Luzio ziet zijn vriend Claudio weggevoerd worden door de politie. Die gaat naar het gevang omdat hij een kind heeft verwekt bij een vrouw met wie hij niet is getrouwd. Overigens niet geheel zijn schuld aangezien haar ouders hebben geweigerd in te stemmen met een huwelijk. Hij vraagt Luzio om zijn zuster Isabella, als novice tot een klooster toegetreden, op de hoogte te brengen en te vragen of deze voor hem wil pleiten bij Friedrich. In het klooster praat Isabella met een andere novice, Mariana. Deze vertrouwt haar toe dat ze daar terecht is gekomen nadat haar minnaar en aanstaand echtgenoot, een hooggeplaatste figuur, haar heeft laten zitten. Uiteraard is dat niemand minder dan Friedrich zelf. Isabella is diep verontwaardigd, zowel over het gedrag van Friedrich als over het lot van haar broer, en onderneemt een reddingspoging. Daarbij maakt ze zoveel indruk op Friedrich dat deze voor haar charmes bezwijkt en belooft Claudio van de galg te redden. Ten prooi aan hormonale opwinding eist hij echter als tegenprestatie dat Isabella zich aan hem geeft, al is het maar voor een uurtje.

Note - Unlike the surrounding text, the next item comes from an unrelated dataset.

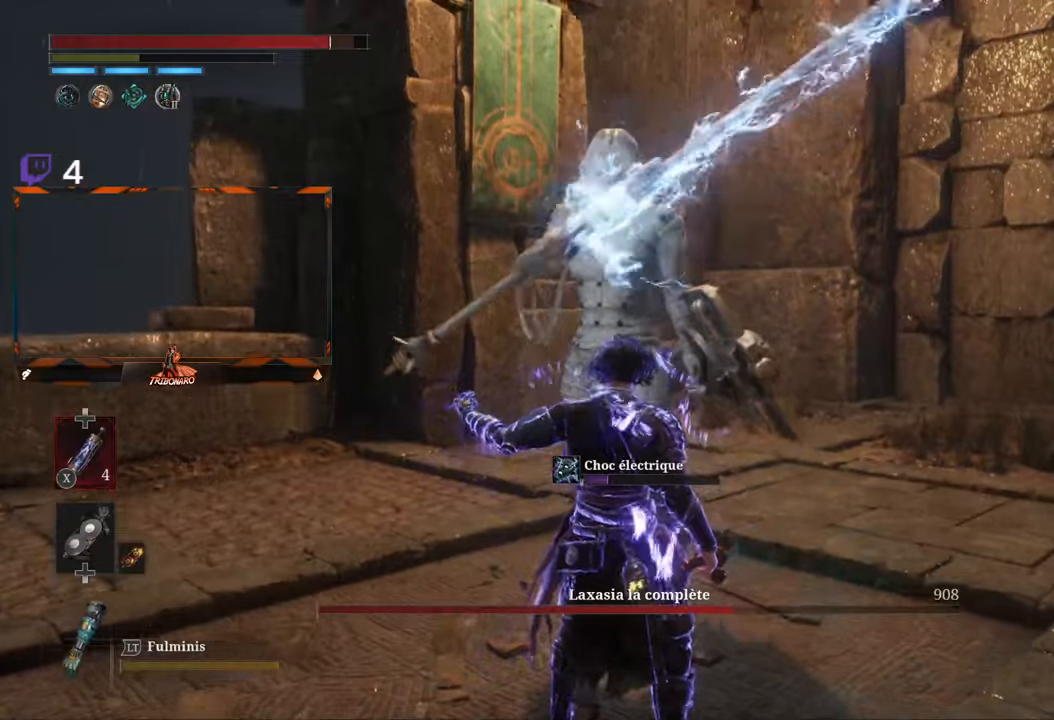
{"dt_ms": 500, "buttons": [], "left_stick": "center", "right_stick": "center", "events": [[66, "R1", "down"], [150, "R1", "up"]]}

Wat volgt is een serie klassieke verwikkelingen met geheime rendez vous’, gemaskerde personen, verwisselingen en uiteindelijk een apotheose in de vorm van de terugkeer van de heersende vorst. En dat alles op muziek die hoegenaamd niet aan de latere Wagner doet denken. Luisterend krijg je bepaald niet het gevoel dat hier de toekomstige smid van de Ring aan het werk is.
Het decor van Steffen Aarfing is inventief en maakt snelle wisselingen mogelijk waarbij een rosse buurt in een oogwenk verandert in een klooster, rechtszaal of gevangenis. Hij was ook verantwoordelijk voor de kostumering en daar gaat het een beetje mis: carnaval speelt weliswaar een grote rol in het verhaal maar dat zou geen reden moeten zijn bijna de gehele cast er voortdurend bij te laten lopen alsof men naar een gekostumeerd bal gaat. Het acteren is al steeds ‘over the top’ en de kostumering versterkt die indruk waardoor het geheel dreigt af te glijden naar ‘leuk doen’.

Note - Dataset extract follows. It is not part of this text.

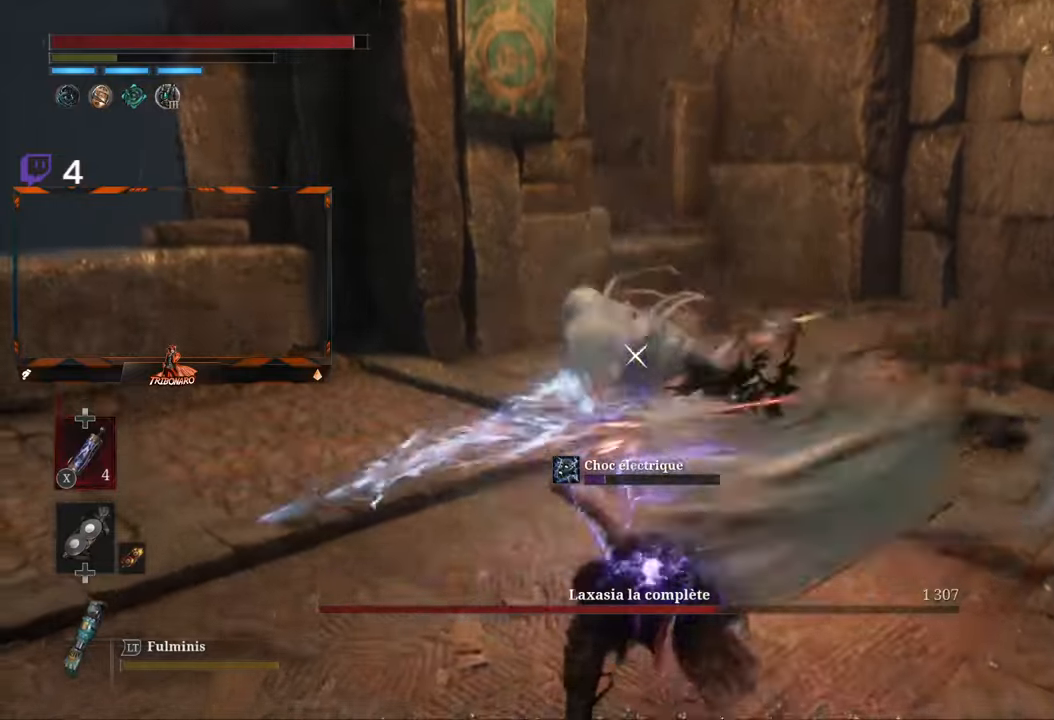
{"dt_ms": 500, "buttons": [], "left_stick": "center", "right_stick": "center", "events": []}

De Duitse Wagnersopraan Manuela Uhl neemt de titelrol (Isabella, die Novize) voor haar rekening. Wat Holten haar aan gebaren heeft meegegeven is een tikje kinderachtig maar gelukkig weet ze de partij uitstekend te zingen.
Ook de twee overige vrouwenrollen zijn met María Miró (Mariana) en María Hinojosa (Dorella) goed bezet. Hinojosa excelleert in de scène waarin ze als animeermeisje Dorella de politiechef Brighella om haar vinger weet te winden. Een opmaat voor Isabella die dit vervolgens nog eens dunnetjes overdoet met Friedrich.
Cristopher Maltman speelt een aardige Friedrich maar zijn zang valt wat tegen. Alle mannen hebben overigens meer dan verwacht moeite met hun partij. Geforceerde uithalen zijn niet van de lucht, zowel bij Maltman als bij Ilker Argayürek (Claudio) en Peter Lodahl (Luzio). Een uitzondering is Ante Jerkunica die zonder hoorbare moeite gestalte geeft aan zijn bufforol van Brighella.
Koor en orkest van Teatro Real staan onder leiding van Ivor Bolton. Het orkest klink redelijk, het koor is goed. Al met al een aardig curiosum deze opname, maar nu vooral aanbevolen als pleister op de wonde van diegenen die hebben uitgekeken naar een nieuwe productie van Opera Zuid.